**YOUR OBJECTIVE:** The listing that follows should be copied in full, exactly as written.

**INPUT FOR THIS TASK:**
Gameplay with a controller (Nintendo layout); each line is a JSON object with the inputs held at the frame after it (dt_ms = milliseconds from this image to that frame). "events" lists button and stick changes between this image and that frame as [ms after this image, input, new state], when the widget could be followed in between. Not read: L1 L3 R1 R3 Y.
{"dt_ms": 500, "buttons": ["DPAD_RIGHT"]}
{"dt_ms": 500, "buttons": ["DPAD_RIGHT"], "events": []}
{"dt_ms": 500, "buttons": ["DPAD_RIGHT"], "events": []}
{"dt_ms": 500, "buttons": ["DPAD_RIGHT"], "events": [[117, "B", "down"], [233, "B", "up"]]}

**ANSWER BELOW:**
Gameplay with a controller (Nintendo layout); each line is a JSON object with the inputs held at the frame after it (dt_ms = milliseconds from this image to that frame). "events" lists button and stick changes between this image and that frame as [ms after this image, input, new state], when the widget could be followed in between. Not read: L1 L3 R1 R3 Y.
{"dt_ms": 500, "buttons": ["DPAD_RIGHT"]}
{"dt_ms": 500, "buttons": ["DPAD_RIGHT"], "events": []}
{"dt_ms": 500, "buttons": ["DPAD_RIGHT"], "events": []}
{"dt_ms": 500, "buttons": ["DPAD_RIGHT"], "events": [[117, "B", "down"], [233, "B", "up"]]}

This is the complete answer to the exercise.